:: Task goal ::
Recast every line of text in the records below as a Markdown table with the columns "Row" and "Text line", numbering the rows and skipping blank lines. Leave the pictures out.

BEGIN

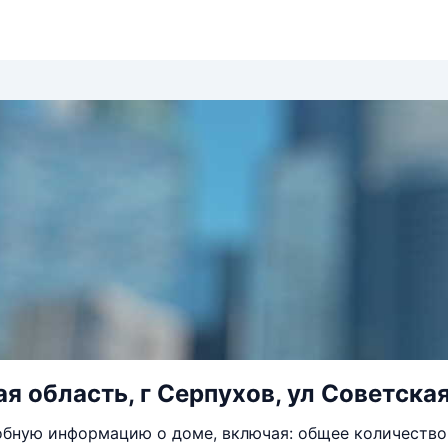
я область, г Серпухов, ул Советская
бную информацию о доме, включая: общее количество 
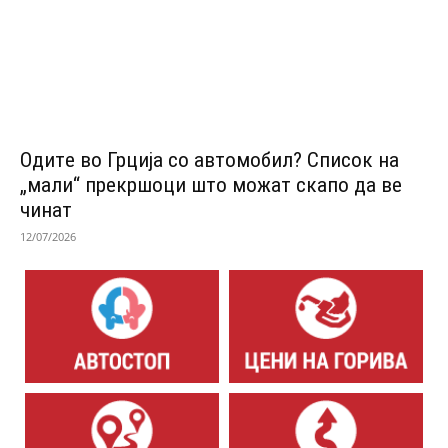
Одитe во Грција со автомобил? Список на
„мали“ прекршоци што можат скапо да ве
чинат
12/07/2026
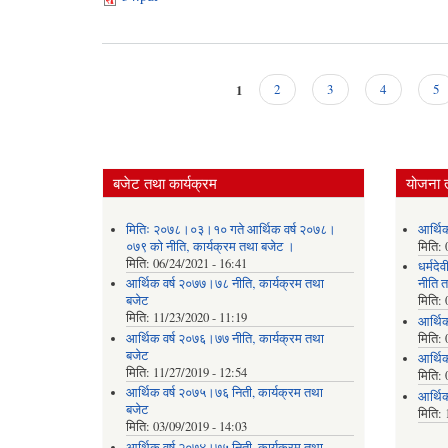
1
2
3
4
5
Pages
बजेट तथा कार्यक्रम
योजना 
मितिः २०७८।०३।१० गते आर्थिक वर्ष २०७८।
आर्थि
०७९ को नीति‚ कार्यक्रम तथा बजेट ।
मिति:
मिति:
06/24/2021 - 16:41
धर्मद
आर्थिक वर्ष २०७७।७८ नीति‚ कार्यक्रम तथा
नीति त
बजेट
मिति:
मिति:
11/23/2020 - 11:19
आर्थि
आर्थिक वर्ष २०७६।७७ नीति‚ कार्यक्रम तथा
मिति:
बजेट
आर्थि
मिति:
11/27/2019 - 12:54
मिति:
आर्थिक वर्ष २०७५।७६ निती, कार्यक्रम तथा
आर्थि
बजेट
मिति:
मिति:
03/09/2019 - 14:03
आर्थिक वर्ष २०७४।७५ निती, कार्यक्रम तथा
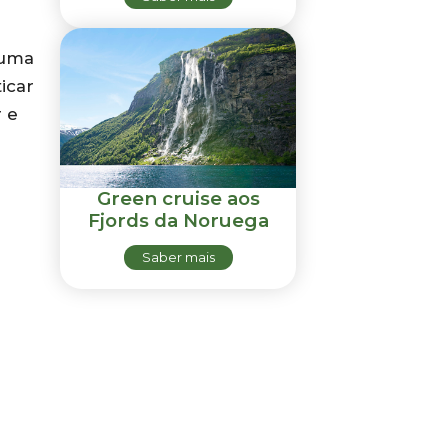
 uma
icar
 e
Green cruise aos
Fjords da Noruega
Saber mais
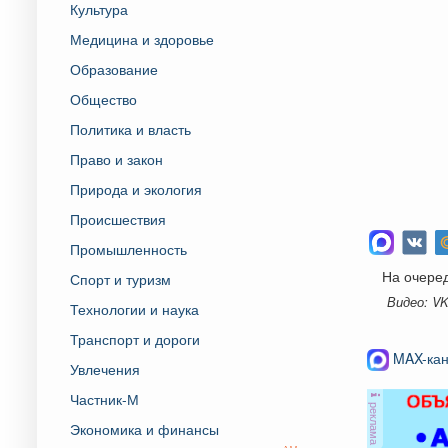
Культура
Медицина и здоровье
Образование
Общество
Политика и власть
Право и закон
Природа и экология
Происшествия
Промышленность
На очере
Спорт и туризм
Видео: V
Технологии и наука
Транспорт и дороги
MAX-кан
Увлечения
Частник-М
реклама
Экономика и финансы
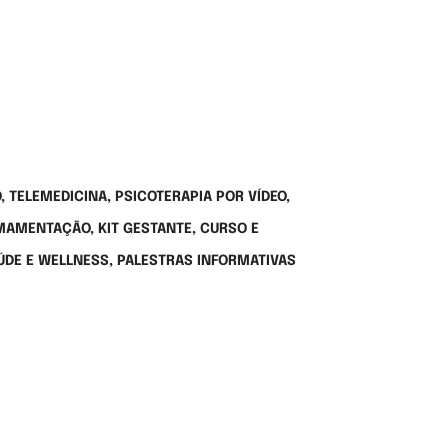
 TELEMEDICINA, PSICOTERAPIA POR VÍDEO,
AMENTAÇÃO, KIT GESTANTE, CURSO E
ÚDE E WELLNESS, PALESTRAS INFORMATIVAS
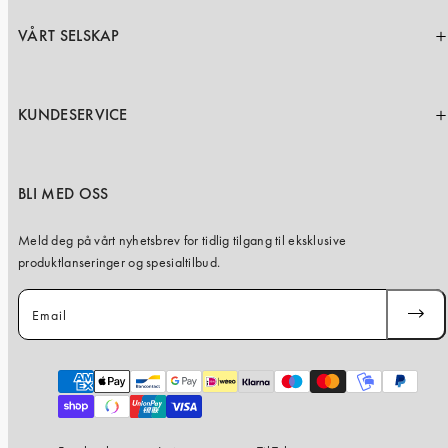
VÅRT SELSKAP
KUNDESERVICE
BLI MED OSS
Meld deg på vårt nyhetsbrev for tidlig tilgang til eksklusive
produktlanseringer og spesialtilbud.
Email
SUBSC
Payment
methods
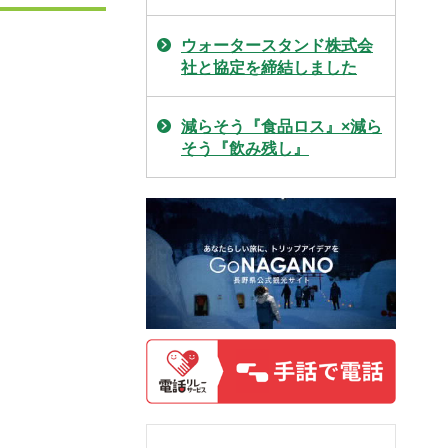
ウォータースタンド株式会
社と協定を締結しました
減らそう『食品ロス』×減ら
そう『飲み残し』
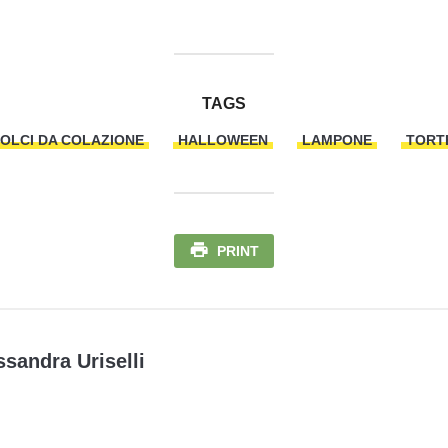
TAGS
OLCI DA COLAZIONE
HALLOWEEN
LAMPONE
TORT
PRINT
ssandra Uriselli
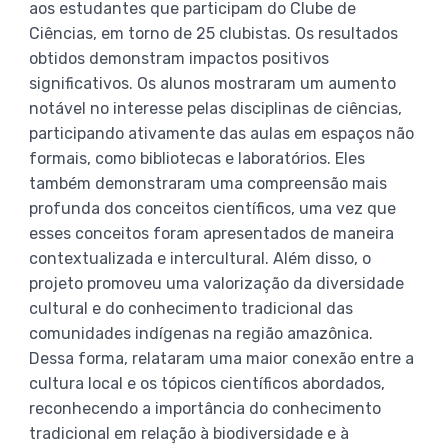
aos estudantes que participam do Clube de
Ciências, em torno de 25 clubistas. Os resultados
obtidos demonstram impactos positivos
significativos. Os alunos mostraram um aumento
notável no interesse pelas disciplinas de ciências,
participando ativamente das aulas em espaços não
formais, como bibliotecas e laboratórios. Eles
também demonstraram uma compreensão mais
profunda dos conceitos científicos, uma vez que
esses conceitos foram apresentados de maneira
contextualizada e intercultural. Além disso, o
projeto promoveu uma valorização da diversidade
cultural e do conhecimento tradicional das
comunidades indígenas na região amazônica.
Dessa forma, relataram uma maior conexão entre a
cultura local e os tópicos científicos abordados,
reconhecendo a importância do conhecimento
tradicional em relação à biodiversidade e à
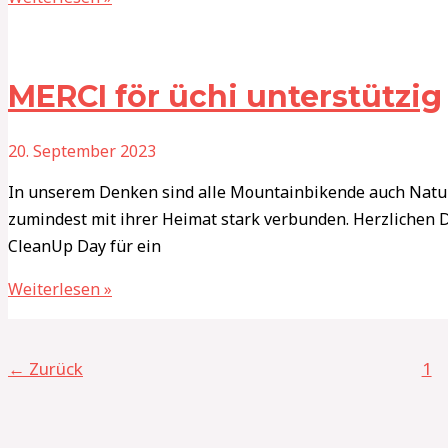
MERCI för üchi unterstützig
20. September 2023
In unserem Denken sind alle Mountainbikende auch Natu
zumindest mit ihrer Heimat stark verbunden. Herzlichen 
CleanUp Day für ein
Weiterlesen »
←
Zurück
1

END

:: Solution below ::
| Row | Text line |
|---|---|
| 1 | я область, г Серпухов, ул Советская |
| 2 | бную информацию о доме, включая: общее количество  |
| 3 | Одитe во Грција со автомобил? Список на |
| 4 | „мали“ прекршоци што можат скапо да ве |
| 5 | чинат |
| 6 | 12/07/2026 |
| 7 | 1 |
| 8 | 2 |
| 9 | 3 |
| 10 | 4 |
| 11 | 5 |
| 12 | Pages |
| 13 | बजेट तथा कार्यक्रम |
| 14 | योजना  |
| 15 | मितिः २०७८।०३।१० गते आर्थिक वर्ष २०७८। |
| 16 | आर्थि |
| 17 | ०७९ को नीति‚ कार्यक्रम तथा बजेट । |
| 18 | मिति: |
| 19 | मिति: |
| 20 | 06/24/2021 - 16:41 |
| 21 | धर्मद |
| 22 | आर्थिक वर्ष २०७७।७८ नीति‚ कार्यक्रम तथा |
| 23 | नीति त |
| 24 | बजेट |
| 25 | मिति: |
| 26 | मिति: |
| 27 | 11/23/2020 - 11:19 |
| 28 | आर्थि |
| 29 | आर्थिक वर्ष २०७६।७७ नीति‚ कार्यक्रम तथा |
| 30 | मिति: |
| 31 | बजेट |
| 32 | आर्थि |
| 33 | मिति: |
| 34 | 11/27/2019 - 12:54 |
| 35 | मिति: |
| 36 | आर्थिक वर्ष २०७५।७६ निती, कार्यक्रम तथा |
| 37 | आर्थि |
| 38 | बजेट |
| 39 | मिति: |
| 40 | मिति: |
| 41 | 03/09/2019 - 14:03 |
| 42 | आर्थिक वर्ष २०७४।७५ निती, कार्यक्रम तथा |
| 43 |  uma |
| 44 | icar |
| 45 |  e |
| 46 | Green cruise aos |
| 47 | Fjords da Noruega |
| 48 | Saber mais |
| 49 | Культура |
| 50 | Медицина и здоровье |
| 51 | Образование |
| 52 | Общество |
| 53 | Политика и власть |
| 54 | Право и закон |
| 55 | Природа и экология |
| 56 | Происшествия |
| 57 | Промышленность |
| 58 | На очере |
| 59 | Спорт и туризм |
| 60 | Видео: V |
| 61 | Технологии и наука |
| 62 | Транспорт и дороги |
| 63 | MAX-кан |
| 64 | Увлечения |
| 65 | Частник-М |
| 66 | реклама |
| 67 | Экономика и финансы |
| 68 |  TELEMEDICINA, PSICOTERAPIA POR VÍDEO, |
| 69 | AMENTAÇÃO, KIT GESTANTE, CURSO E |
| 70 | ÚDE E WELLNESS, PALESTRAS INFORMATIVAS |
| 71 | VÅRT SELSKAP |
| 72 | KUNDESERVICE |
| 73 | BLI MED OSS |
| 74 | Meld deg på vårt nyhetsbrev for tidlig tilgang til eksklusive |
| 75 | produktlanseringer og spesialtilbud. |
| 76 | Email |
| 77 | SUBSC |
| 78 | Payment |
| 79 | methods |
| 80 | ウォータースタンド株式会 |
| 81 | 社と協定を締結しました |
| 82 | 減らそう『食品ロス』×減ら |
| 83 | そう『飲み残し』 |
| 84 | TAGS |
| 85 | OLCI DA COLAZIONE |
| 86 | HALLOWEEN |
| 87 | LAMPONE |
| 88 | TORT |
| 89 | PRINT |
| 90 | ssandra Uriselli |
| 91 | aos estudantes que participam do Clube de |
| 92 | Ciências, em torno de 25 clubistas. Os resultados |
| 93 | obtidos demonstram impactos positivos |
| 94 | significativos. Os alunos mostraram um aumento |
| 95 | notável no interesse pelas disciplinas de ciências, |
| 96 | participando ativamente das aulas em espaços não |
| 97 | formais, como bibliotecas e laboratórios. Eles |
| 98 | também demonstraram uma compreensão mais |
| 99 | profunda dos conceitos científicos, uma vez que |
| 100 | esses conceitos foram apresentados de maneira |
| 101 | contextualizada e intercultural. Além disso, o |
| 102 | projeto promoveu uma valorização da diversidade |
| 103 | cultural e do conhecimento tradicional das |
| 104 | comunidades indígenas na região amazônica. |
| 105 | Dessa forma, relataram uma maior conexão entre a |
| 106 | cultura local e os tópicos científicos abordados, |
| 107 | reconhecendo a importância do conhecimento |
| 108 | tradicional em relação à biodiversidade e à |
| 109 | MERCI för üchi unterstützig |
| 110 | 20. September 2023 |
| 111 | In unserem Denken sind alle Mountainbikende auch Natu |
| 112 | zumindest mit ihrer Heimat stark verbunden. Herzlichen  |
| 113 | CleanUp Day für ein |
| 114 | Weiterlesen » |
| 115 | ← |
| 116 | Zurück |
| 117 | 1 |